This is some fact based observation mixed with some conjecture. The end of day "ramp" in stocks was achieved apparently through the use of... you might have guessed it, volatility just like we've been seeing through most of the early part of the year, except price in many cases is at the level seen the last several days, but volatility is far from the lows seen on those days, in other words, while volatility is moving down, it's not moving down nearly as much, the VIX is still in a huge volatility squeeze from some of the largest volatility to some of the narrowest in a very short time, as I said yesterday the VIX probably has a little more time to bounce back and forth around the median of the 20 bar average on a 20/20 Bollinger Band setting and that's exactly what it did today, but again, it's not breaking as low as it was and judging from the size of the volatility squeeze in volatility, there's about to be a huge directional move and I just don't see that to the downside.
The NYSE TICK Index shows a clear trend from about 1:15 on to the upside, in fact hitting extremes of nearly +1500, while the recent volatility uptick that we expected is forming more of a tighter triangle like the Dow I showed you near the close with both the SPX and Dow closing at +0.04 and 0.05% and the NASDAQ down 0.32% (made some money in the NASDAQ puts from yesterday-yeah!) and the R2K nearly the mirror opposite up +0.33%, however even with the TICK at such extreme levels 3C moderated through the afternoon and didn't look anything like the market was ramping (back to unchanged in the Dow and SPX and down in the NDX, up in the R2K). I figure the TICK is probably up and trending like that as the Russell 2000 went green as we're talking 2000 stocks, not 500, 100 or 30. Still 3C was very much like it was being hedged or moderated, earlier strength turned negative or dropped to in line.
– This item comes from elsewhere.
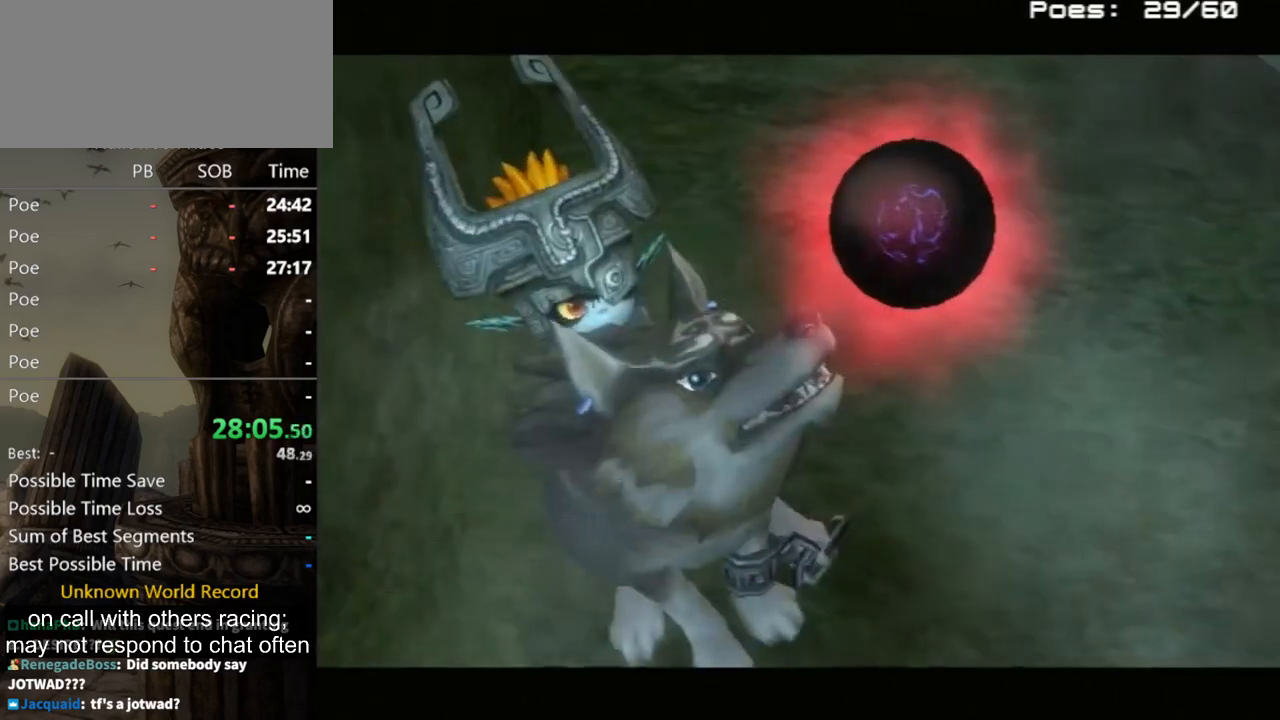
Gameplay with a controller (Nintendo layout); each line is a JSON object with the inputs held at the frame after it. "events" lists button and stick changes between this image and that frame as [ms after this image, input, new state], when the widget could be followed in between. Not read: L3 R3.
{"buttons": [], "left_stick": "center", "right_stick": "center", "events": []}
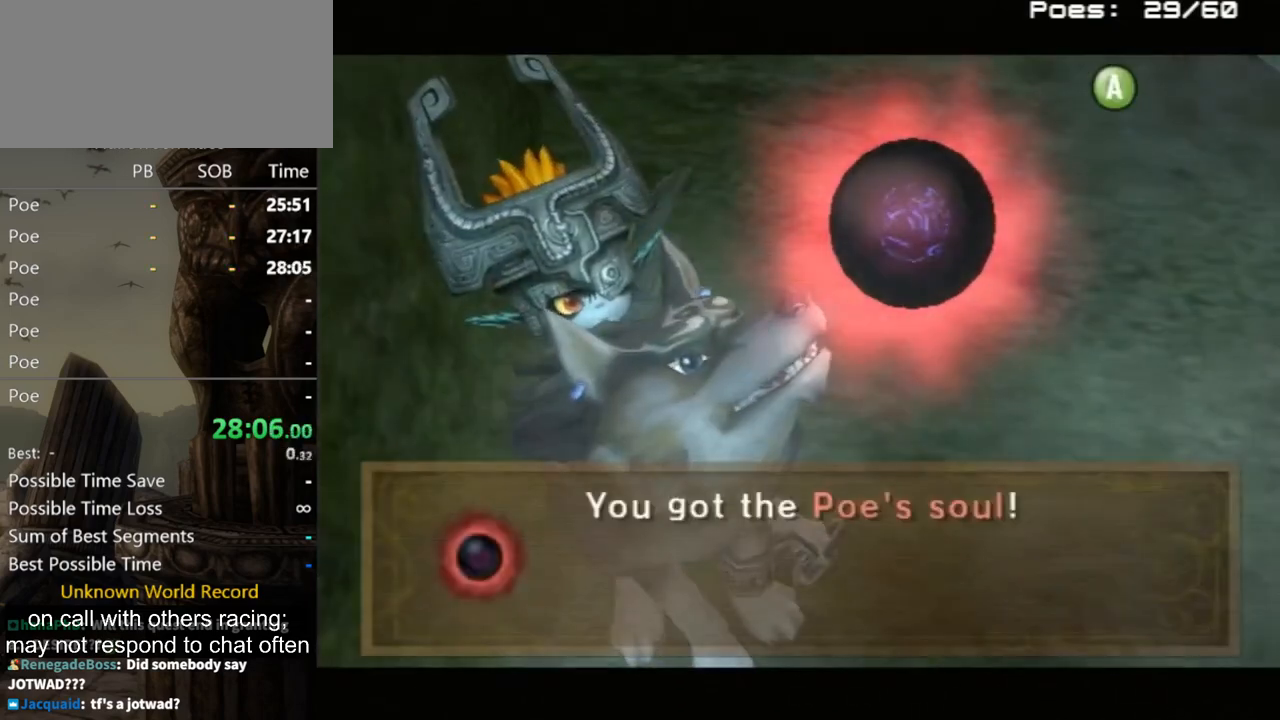
{"buttons": ["A"], "left_stick": "center", "right_stick": "center", "events": [[467, "A", "down"]]}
Tomorrow is the ECB's rate decision policy and while I have no business making these kinds of guesses, I'm just thinking out loud.
The lack of any stocks, averages or ETFs clearly standing out as a long buy seems odd considering HYG is positive and looks like it will move up, but credit traders are also the smartest of smart money and no matter what, HYG isn't going to go too far, but excellent choice as far as a beaten down asset on the cheap. Thinking about that triangle in the Dow, you know what I'm thinking. The 3C charts are clearly negative on timeframes like 10, 15, 30, 60, and pretty neutral on 1, 2,3 and 5 almost as if there's nothing going on there or whatever may have gone on yesterday, they aren't putting much more in to it.
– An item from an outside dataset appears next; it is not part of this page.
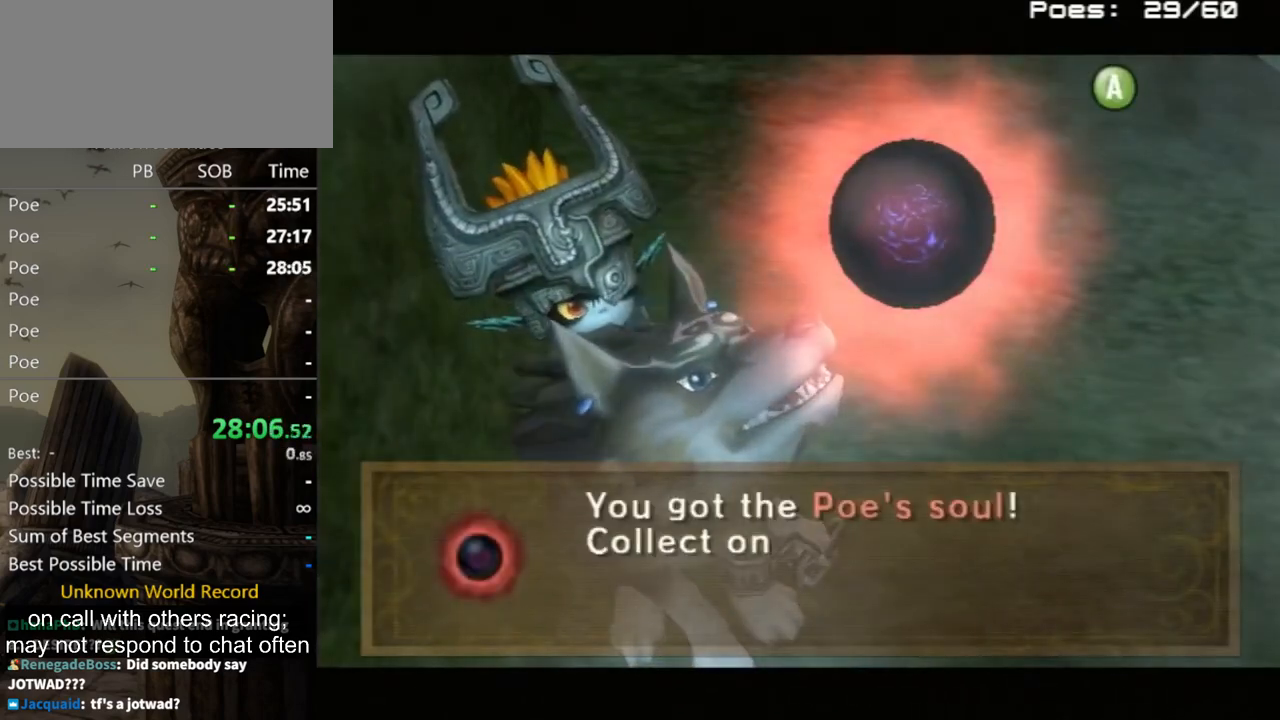
{"buttons": [], "left_stick": "center", "right_stick": "center", "events": [[33, "A", "up"], [200, "A", "down"], [267, "A", "up"], [400, "A", "down"], [467, "A", "up"]]}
So here's my guess, the ECB lowers rates tomorrow which will initially be met with cheer, "Germany is saved!", the French are upset about the Euro's strength, I'm sure everyone other than vacationers out of the Union are upset. A member of the ECB went out of his way today to say that they aren't targeting the currency value as if to try to inoculate himself before the deed is done.
So everyone is happy, the European markets rally on the news, the US pre-market is strong and the open is, we get a move above the triangle in the Dow and wherever else they're found, but there's one crowd that's not happy, guess who?
Anyone with a carry trade on, just about all hedge funds, large institutions, etc. I already saw evidence today that it looks like some where trying to close the trade, they'll be at a huge loss on huge leverage (up to 200 to 1). Soon the initial enthusiasm and jubilation gives way to the reality of funds selling equities to close their carry trades as fast as possible as the pace and size losses they are taking, the yen soars and that's probably the reason VXX looked so good on 3C charts today and volatility didn't sell off to similar lows when price in the averages was at this level, you have tour triangle's broken to the upside and sent back down lower and if it happens like this, remember my gut feeling that the reversal comes quick-intraday even, that would do it.
So the real event, the pivot tomorrow is the ECB rate decision, this could explain the huge volatility squeeze in the VIX as well as 1000 other things.